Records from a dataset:
------------------------------------

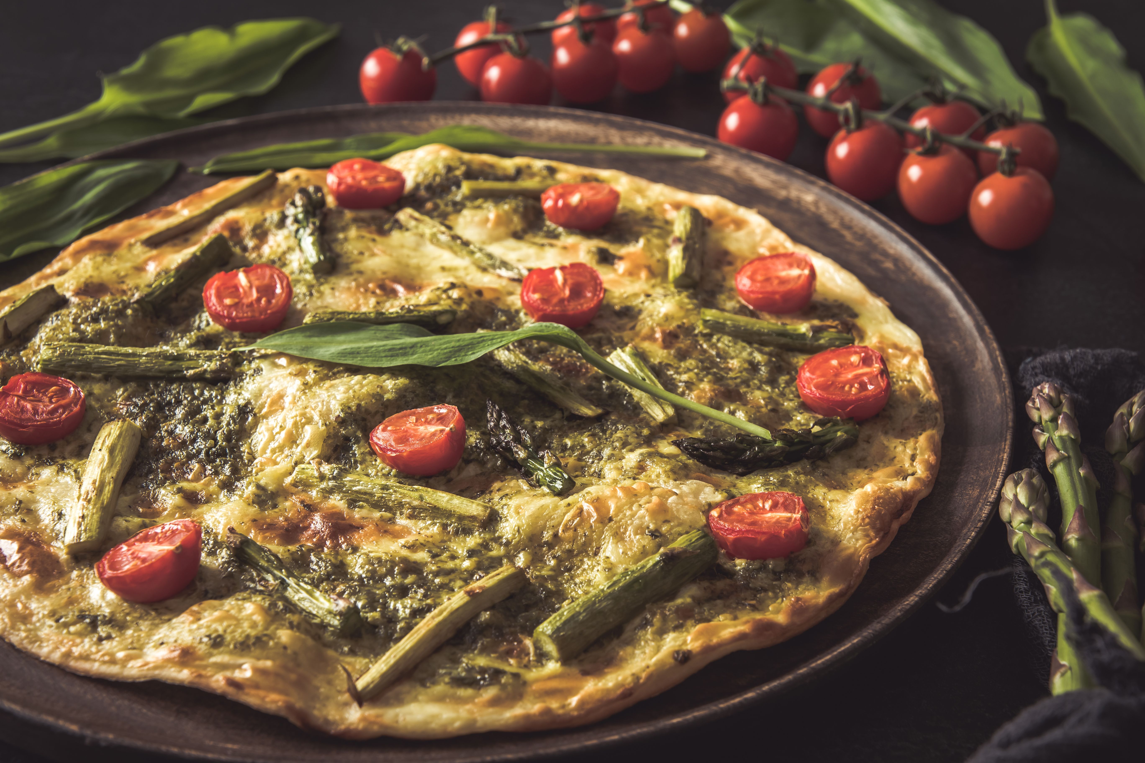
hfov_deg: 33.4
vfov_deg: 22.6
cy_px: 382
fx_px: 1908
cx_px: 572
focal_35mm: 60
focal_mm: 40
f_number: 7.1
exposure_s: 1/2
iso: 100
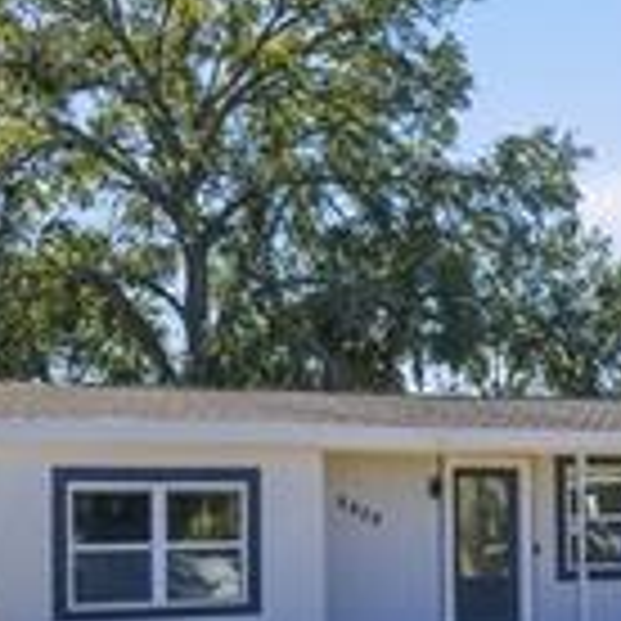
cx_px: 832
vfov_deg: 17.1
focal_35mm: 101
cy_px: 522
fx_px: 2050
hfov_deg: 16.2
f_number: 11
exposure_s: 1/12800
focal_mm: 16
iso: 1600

------------------------------------

- Description of the task:
With the pictures left out, output the lines from the one containing "exposure_s: 1/2" through the last line of the records above, exactly as they are.

- Answer space:
exposure_s: 1/2
iso: 100
cx_px: 832
vfov_deg: 17.1
focal_35mm: 101
cy_px: 522
fx_px: 2050
hfov_deg: 16.2
f_number: 11
exposure_s: 1/12800
focal_mm: 16
iso: 1600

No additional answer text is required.